First, just as the Lebanese and Tunisians have been victimized by Israeli violence in the past because Israel was destroying Palestinians and Palestinian communities in their midst, contemporarily, the increased global movement of people and extension of institutional connections vastly expands the geographic scope of potential innocent victims. Politicide knows no territorial bounds, which means that Canadians, Germans and Australians, any societies hosting potential targets of Israeli violence, are again threatened.

Second, given Israel’s inclusive reading and global applicability of the “terrorist infrastructure” lexicon, the very real possibility exists that other individuals and institutions, not Palestinian per se, will be exposed to Israel’s none too tender mercies. Looking at Israel’s targeting, either by state agencies or through proxies, of individuals such as Norman Finkelstein, Joel Kovel, Rachel Corrie and Tristan Anderson and institutions such as the al-Jazeera network and the International Solidarity Movement (ISM), it is no great leap to assume that individuals and institutions, whoever and wherever they may be, refusing to subscribe to and support Israel’s ideas and practices, are again increasingly likely objects of Israeli politicide. For those who might scoff at and easily dismiss this suggestion it is instructive to recall here that the offices of both Alex Odeh, the regional director of the American-Arab Anti-Discrimination League (ADC) and Edward Said were fire-bombed in 1985, and that no one has ever been convicted of either crime.

Now, it should not be taken from the preceding, as Israel certainly wants it to be, that Palestinians and the realization of their inalienable rights are a liability for or a threat to other and/or host societies. Palestinians and the realization of their rights are not the “problem.” Palestinians and the realization of their rights are not a threat to individual or international peace and security. On the contrary, it is the denial of Palestinians and the realization of the rights that threatens individual and international peace and security. As the agent of this denial, this negation, Israel is the threat.

This was, in fact, borne out by a 2003 European Commission poll which found Israel to be the single greatest threat to world peace. “In all Member States [of the European Union] (with the exception of Italy) the majority of citizens believe that Israel represents a threat to peace in the world.” As Tanya Reinhart notes citing the same poll: “Israel is considered a threat by 59 per cent of those polled.
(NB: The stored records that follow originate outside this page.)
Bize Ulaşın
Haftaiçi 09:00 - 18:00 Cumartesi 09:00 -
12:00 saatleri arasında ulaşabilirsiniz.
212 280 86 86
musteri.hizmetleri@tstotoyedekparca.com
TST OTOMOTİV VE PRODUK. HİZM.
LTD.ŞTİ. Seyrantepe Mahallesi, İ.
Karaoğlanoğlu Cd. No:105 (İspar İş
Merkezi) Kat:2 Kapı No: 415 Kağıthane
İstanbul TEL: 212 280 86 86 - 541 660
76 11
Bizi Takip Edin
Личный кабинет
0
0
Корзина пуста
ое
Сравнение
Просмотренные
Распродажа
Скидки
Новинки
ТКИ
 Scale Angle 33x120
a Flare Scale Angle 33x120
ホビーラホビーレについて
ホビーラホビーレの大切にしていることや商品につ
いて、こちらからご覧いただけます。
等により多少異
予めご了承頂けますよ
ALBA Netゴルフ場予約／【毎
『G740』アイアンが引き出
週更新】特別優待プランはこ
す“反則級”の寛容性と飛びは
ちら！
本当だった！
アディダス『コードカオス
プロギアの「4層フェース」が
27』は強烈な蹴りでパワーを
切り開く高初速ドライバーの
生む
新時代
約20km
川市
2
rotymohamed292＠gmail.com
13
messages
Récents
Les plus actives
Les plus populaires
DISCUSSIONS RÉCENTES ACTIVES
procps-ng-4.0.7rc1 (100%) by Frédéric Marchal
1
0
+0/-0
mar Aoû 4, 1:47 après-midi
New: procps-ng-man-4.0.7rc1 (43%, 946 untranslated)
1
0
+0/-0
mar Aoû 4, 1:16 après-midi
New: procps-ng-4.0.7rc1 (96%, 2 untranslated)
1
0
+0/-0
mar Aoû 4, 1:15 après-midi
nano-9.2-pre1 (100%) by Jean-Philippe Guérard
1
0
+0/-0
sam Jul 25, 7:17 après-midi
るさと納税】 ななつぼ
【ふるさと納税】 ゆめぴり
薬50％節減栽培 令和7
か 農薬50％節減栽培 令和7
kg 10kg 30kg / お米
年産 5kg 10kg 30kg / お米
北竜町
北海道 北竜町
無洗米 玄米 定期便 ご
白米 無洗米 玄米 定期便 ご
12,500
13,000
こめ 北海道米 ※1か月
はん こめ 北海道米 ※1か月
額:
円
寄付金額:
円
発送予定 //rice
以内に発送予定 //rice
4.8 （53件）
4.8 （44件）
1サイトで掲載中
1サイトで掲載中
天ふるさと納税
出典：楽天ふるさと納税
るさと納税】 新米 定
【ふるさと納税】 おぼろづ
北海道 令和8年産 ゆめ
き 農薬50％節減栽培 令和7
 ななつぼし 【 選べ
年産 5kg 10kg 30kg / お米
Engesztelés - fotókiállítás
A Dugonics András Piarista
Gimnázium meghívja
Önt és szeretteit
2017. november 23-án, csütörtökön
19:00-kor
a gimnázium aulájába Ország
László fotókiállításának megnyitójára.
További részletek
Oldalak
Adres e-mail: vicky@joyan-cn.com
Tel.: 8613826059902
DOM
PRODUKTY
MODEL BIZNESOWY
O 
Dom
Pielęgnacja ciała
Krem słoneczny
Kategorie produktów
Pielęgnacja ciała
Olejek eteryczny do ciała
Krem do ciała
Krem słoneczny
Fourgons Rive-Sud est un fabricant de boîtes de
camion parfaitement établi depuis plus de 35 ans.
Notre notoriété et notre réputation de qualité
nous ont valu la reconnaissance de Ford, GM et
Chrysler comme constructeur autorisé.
The United States, Iran and North Korea, come only second on this list, each considered a threat by 53 per cent of the EU population.” Despite the best efforts of the collaborationist media, Europeans recognize that neither Iran or North Korea pose the threat to international security that Israel does. Since the poll, and presumably re-enforcing its findings, Iran and North Korea, much less the Palestinians, have not conducted two bombings (Syria in 2007 and Sudan repeatedly in 2009) and one assassination (the killing of Imad Mugniyah in Damascus in 2008) against or in another sovereign state in the past two years. Such an impressive record of belligerence is Israel’s alone.

The surest way to realize international peace and security, and combat “terrorism” for that matter, is to demand the realization of Palestinian rights, notably the right to national self-determination in the form of a viable state. Alternatively, the surest way to ensure that more people, in farther flung regions of the world, get killed in Israel’s realization of politicide is to let its recent renewal of the global nature of this process go unchecked. Encouraging this renewal, as the U.S. and Canada among others, have regrettably and reprehensibly done, augurs more victims of Israeli violence, even possibly, in something that can only be characterized as betrayal of state responsibility, their own citizens and members of their societies.